Google's DeepMind says it has made another big advance in artificial intelligence by getting a machine to master the Chinese game of Go without help from human players.
The AlphaGo program, devised by the tech giant's AI division, has already beaten two of the world's best players.
It had started by learning from thousands of games played by humans.
But the new AlphaGo Zero began with a blank Go board and no data apart from the rules, and then played itself.
Within 72 hours it was good enough to beat the original program by 100 games to zero.
DeepMind's chief executive, Demis Hassabis, said the system could now have more general applications in scientific research.
"We're quite excited because we think this is now good enough to make some real progress on some real problems even though we're obviously a long way from full AI," he told the BBC and other journalists.
The London-based artificial intelligence company's software defeated leading South Korean Go player Lee Se-dol by four games to one last year.
In a game where there are more possible moves than there are atoms in the universe, it was a triumph for machine over man and one that came much earlier than many in the AI world had expected.
AlphaGo followed this with the defeat of the world's number one Go player, China's Ke Jie, in May.

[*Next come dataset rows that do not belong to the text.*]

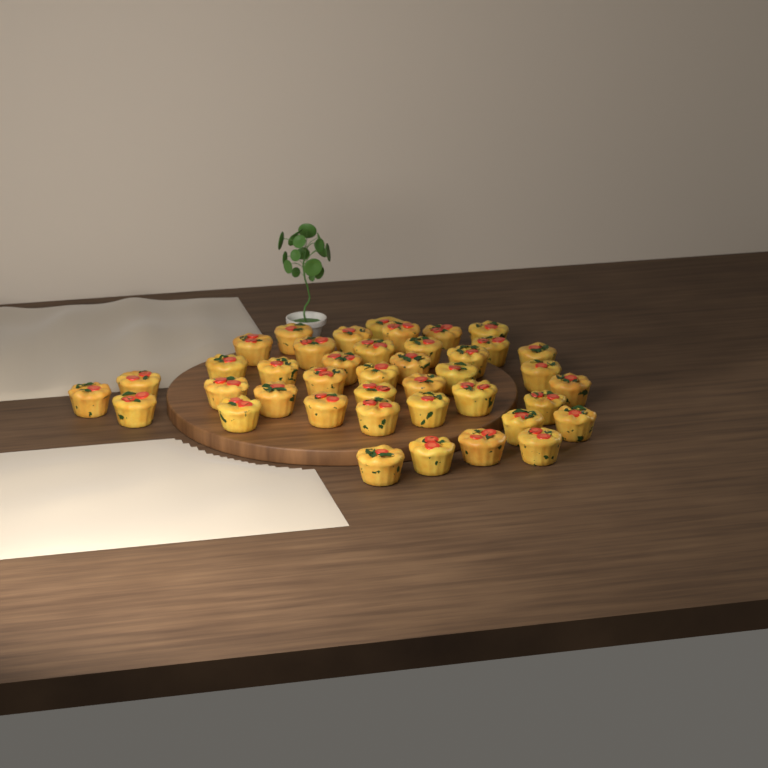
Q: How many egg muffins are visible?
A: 41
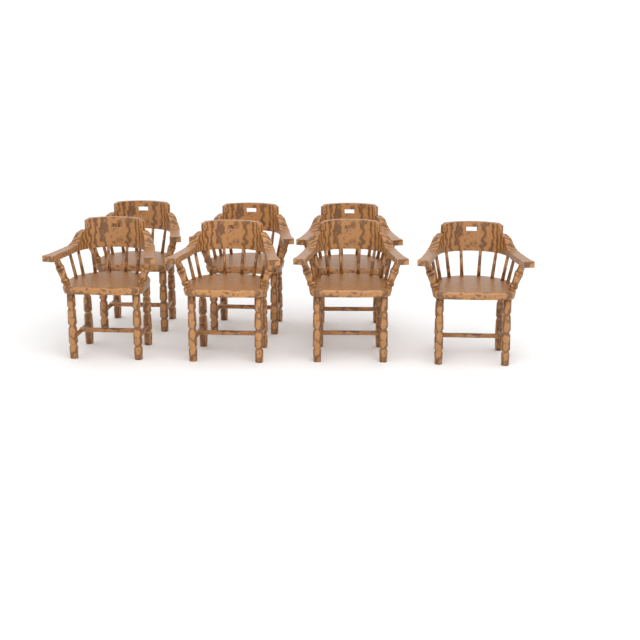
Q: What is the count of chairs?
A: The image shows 7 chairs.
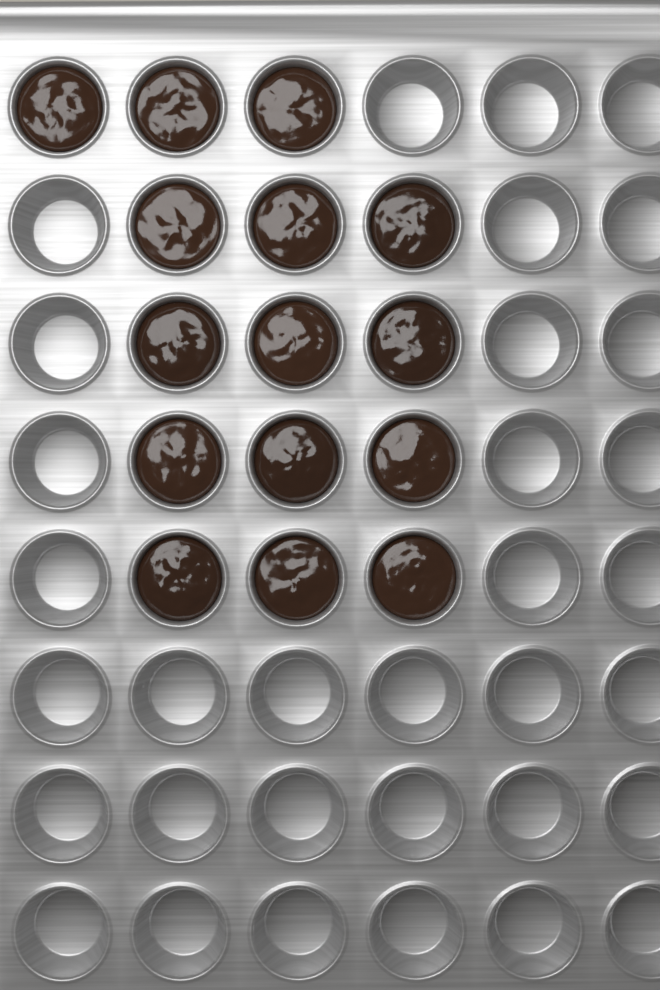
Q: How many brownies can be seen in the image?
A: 15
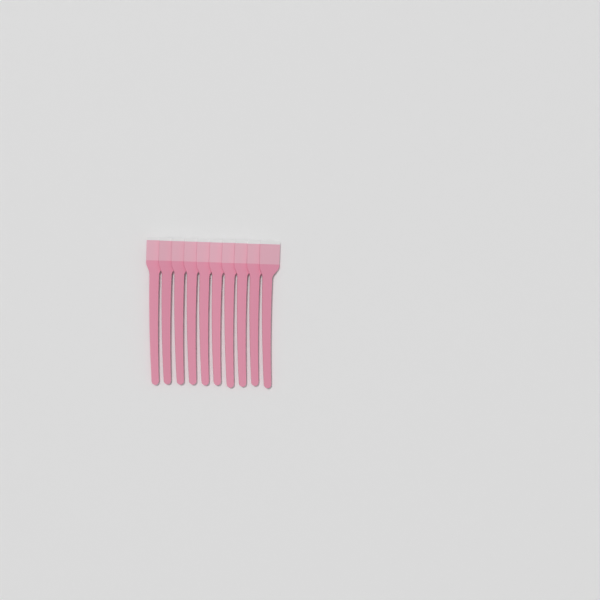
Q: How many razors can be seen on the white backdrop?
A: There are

As with many advances in this field, the achievements required the combination of vast amounts of data - in this case records of thousands of games - and a lot of computer-processing power.
David Silver, who led that effort, says the team took a very different approach with AlphaGo Zero.
"The new version starts from a neural network that knows nothing at all about the game of Go," he explained.
"The only knowledge it has is the rules of the game. Apart from that, it figures everything out just by playing games against itself."